« Je chemine en avant de mes pensées en exil,
dans une grande colonne de silence »Léon Bloy
L'âme de Léon Bloy se consume dans un
Vert carafon de larmes. Mon statut de défunt
M'a permis de la voir. Connaissant le parfum
Des humains, j'ai rejoint dans l'éther l'écrivain.
Je suis mort et je pue. « Cher Léon, c'est Lucien,
J'arrive de très loin, je veux un peu de vin. »
Le jardin potager du mini-purgatoire
Recueille nos échanges, compatit aux déboires
Des souffrants. Nous tenons à la main le ciboire
Empli de beaujolais qui reflète un soleil
Brûlant. Léon marche dans le simple appareil
D'un vieux poète qui a perdu le sommeil.
Il a quitté sa grosse veste de velours.
Son oeil bleu globuleux s'harmonise au séjour
Céleste. Sa moustache tremble sous le ciel lourd.
« Dans les ténèbres j'avais prophétisé votre
Venue. Ce beaujolais est amer, mais quoi d'autre ?
Le monde où vous viviez, je n'avais pas de mots tr/
Op durs pour le frapper ! Anne-Marie Roulé
S'était trompée. En vérité, l'Esprit coulait
Au fond de ma gorge rougie. Voyez-vous, les
Bourgeois ont putréfié les mots, l'air et la terre ;
L'argent qui est le sang volé du pauvre altère
La très-pure harmonie, perçant dans l'univers
Un trou foireux par où glissent les saintes âmes
Des morts qui nous ont précédés. L'immonde came-
Lote du Bazar de la Charité proclame
Le règne de l'infâme. » La voix de Léon tonne
Sur les perforateurs de la couche d'ozone.
J'opine du menton. De lui, rien ne m'étonne !
Le Comte de Lautréamont, je l'ai connu
Grâce à lui ; le Pauvre Lélian, je l'ai relu
Avant mon infarctus. Je suis mort et je pue
Dans ces limbes horticoles où je flâne avec
Léon Bloy, prince-évêque en ma bibliothèque.
Nous discutons le bout de gras, le prix du steak,
L'anéantissement de la littérature,
Les putes de la pub qui font rimer l'azur
Avec la pourriture. « Léon, je vous assure
Que je suis un exemple étonnant de la ré-
Versibilité.

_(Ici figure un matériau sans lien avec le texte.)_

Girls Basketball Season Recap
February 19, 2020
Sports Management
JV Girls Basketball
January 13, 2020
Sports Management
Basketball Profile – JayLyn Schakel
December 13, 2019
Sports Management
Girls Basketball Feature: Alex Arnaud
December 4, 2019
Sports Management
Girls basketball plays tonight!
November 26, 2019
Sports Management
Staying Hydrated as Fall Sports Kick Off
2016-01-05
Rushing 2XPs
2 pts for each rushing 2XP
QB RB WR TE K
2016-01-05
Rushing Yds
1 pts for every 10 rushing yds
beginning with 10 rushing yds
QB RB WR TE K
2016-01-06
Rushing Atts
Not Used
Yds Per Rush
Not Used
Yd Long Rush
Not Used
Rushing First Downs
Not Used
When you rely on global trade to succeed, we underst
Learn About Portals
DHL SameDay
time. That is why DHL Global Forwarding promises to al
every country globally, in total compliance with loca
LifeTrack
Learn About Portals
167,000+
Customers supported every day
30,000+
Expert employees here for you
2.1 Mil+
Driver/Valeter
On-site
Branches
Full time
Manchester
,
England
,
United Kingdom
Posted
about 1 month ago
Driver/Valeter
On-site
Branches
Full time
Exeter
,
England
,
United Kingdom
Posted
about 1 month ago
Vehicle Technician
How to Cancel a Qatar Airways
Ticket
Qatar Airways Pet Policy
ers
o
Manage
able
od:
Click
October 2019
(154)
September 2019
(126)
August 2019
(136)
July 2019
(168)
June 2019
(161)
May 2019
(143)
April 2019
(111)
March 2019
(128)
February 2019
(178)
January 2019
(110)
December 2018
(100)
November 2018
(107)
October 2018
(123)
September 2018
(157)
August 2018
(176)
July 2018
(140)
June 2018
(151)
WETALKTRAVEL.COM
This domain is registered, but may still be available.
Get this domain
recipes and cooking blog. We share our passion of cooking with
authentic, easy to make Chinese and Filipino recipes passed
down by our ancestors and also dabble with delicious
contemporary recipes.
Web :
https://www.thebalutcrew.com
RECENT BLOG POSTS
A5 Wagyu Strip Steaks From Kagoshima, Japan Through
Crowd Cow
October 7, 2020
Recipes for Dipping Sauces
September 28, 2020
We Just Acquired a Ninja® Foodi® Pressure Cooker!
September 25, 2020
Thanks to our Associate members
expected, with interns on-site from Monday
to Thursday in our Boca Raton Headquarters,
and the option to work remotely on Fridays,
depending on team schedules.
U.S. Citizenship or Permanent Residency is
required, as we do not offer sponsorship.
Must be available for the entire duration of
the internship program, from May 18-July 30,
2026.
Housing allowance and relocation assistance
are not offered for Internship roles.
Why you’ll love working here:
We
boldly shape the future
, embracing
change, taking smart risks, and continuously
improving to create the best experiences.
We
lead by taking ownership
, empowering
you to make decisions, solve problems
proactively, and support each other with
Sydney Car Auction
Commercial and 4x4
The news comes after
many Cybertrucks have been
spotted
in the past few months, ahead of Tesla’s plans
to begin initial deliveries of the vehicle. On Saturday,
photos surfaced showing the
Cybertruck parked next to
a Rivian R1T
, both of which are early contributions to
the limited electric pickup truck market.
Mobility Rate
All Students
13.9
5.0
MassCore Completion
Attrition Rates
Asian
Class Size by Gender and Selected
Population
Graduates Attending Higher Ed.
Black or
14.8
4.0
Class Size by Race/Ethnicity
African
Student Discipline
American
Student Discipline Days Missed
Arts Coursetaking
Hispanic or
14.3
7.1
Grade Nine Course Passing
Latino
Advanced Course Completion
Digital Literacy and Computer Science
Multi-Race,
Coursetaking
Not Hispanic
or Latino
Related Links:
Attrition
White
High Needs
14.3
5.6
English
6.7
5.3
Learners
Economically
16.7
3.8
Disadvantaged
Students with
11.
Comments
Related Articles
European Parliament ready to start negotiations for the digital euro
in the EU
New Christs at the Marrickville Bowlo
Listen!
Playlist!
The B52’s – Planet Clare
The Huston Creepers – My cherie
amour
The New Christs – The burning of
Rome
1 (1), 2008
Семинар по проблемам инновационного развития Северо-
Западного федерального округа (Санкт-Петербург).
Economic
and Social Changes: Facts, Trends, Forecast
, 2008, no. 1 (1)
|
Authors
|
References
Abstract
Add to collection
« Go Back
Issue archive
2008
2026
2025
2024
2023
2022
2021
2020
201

Je fus frappé d'un arrêt
Cardiaque alors que je m'étais égaré
Au-dessus du Drac, à l'aplomb de La Salette.
Celle qui pleure est ma femme tenant ma tête
Inerte et froide entre ses mains. Je vous embête ? »
« Du tout, dit Léon, votre douleur m'intéresse.
Vous savez combien j'ai souffert lorsque la presse
Décrétait un mortel silence à mon adresse !
Aujourd'hui vient la paix ! J'attendais les Cosaques
Et le Saint-Esprit : maintenant, pour la barbaque,
Les Cosaques font la queue et, dans ce cloaque
Qu'est devenu le monde, jamais le Saint-Esprit
Ne viendra. La télé est un béribéri
Qui, avec l'auto, démolit la vie. J'ai dit. »
Dans le fond du jardin, entre deux noisetiers,
Sous un abri de tôle ondulée, le clavier
D'un terminal. « L'informatique me fait chier,
Pourtant, c'est très pratique. J'ai là un disque dur
Pour m'aider dans l'exégèse des Ecritures
Avec cette console, (quel mot !) je m'aventure
Dans le vaste fichier du Jugement Final. »
« Vous permettez, Léon? » L'ordinateur avale
Ma question et répond : « Huysmans vit dans la val-
Lée de Josaphat pour l'éternité. Thank you. »
Comme j'ai l'air étonné, Léon Bloy m'avoue :
« C'est ainsi ; lui au Paradis, moi à genoux
Dans ce Purgatoire champêtre ! Il faut bien dire
Qu'il était plus charitable que moi ! Pour rire,
J'ajoute qu'étant la victime de mon ire,
Il en fut récompensé, car il est écrit :
Les derniers seront les premiers ! » Un ange crie :
« Les visites sont terminées ! » Le vieux proscrit
Me salue et je remonte sur ma civière.
Je suis mort et je pue. J'ai fini ma prière.
L'écran du moniteur a éteint sa lumière.
Lucien Suel, juillet 1991
Ce poème figure dans le recueil "Je suis debout", parution le 6 mars 2014 aux éditions de La Table Ronde.